There’s only one problem with his logic. It’s not going to cost “them” less. It’s going to cost “us,” the taxpayers, less. At least by Mr. Crosbie’s logic.
Settling out of court is going to save Mr. Crosbie time, which will allow him to pursue other injury claims and make more money. Settling out of court would also open the door to more lawsuits. While not officially a ruling in favour of either side in a lawsuit, settling out of court suggests the defendant feels they’re going to lose anyway, and wants to cut their losses.
Moose accidents are horrible, there’s no doubt. Families’ lives have been shattered. They can happen to anyone on the road in a vehicle. They don’t always happen as a result of speeding, either.

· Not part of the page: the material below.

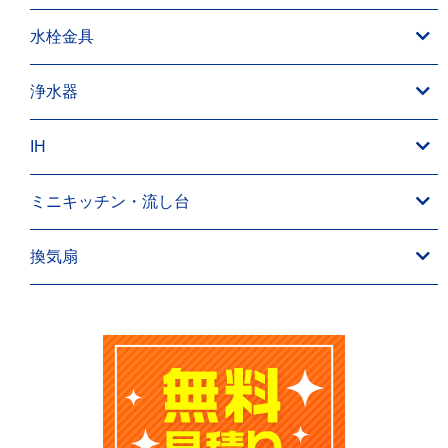
水栓金具
浄水器
IH
ミニキッチン・流し台
換気扇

These accidents are not a joking matter, yet Mr. Crosbie made light of the lawsuit in his summer 2011 advertising newsletter. He posted a picture of a roadside sign in Brazil warning drivers of giant rodents. His newsletter headline reads “Giant rodents cause collisions in Brazil, Newfoundland law firm considers class action.” Two paragraphs down, he admits he’s “joking”
Poor taste? Absolutely.
Launching a lawsuit for victims of moose-vehicle accidents in specific areas where brush cutting had not taken place might be reasonable. A lawsuit in a specific instance where the government had not taken action against a “nuisance moose” might be reasonable. But suggesting that the province is somehow responsible for every moose-vehicle accident in the last 10 years seems a bit much.
In the end, that will be for the courts to decide. In the meantime, the provincial government needs to see this through to the end, whatever the cost. This lawsuit should be about finding the truth and assigning responsibility, not settling fast and cashing out.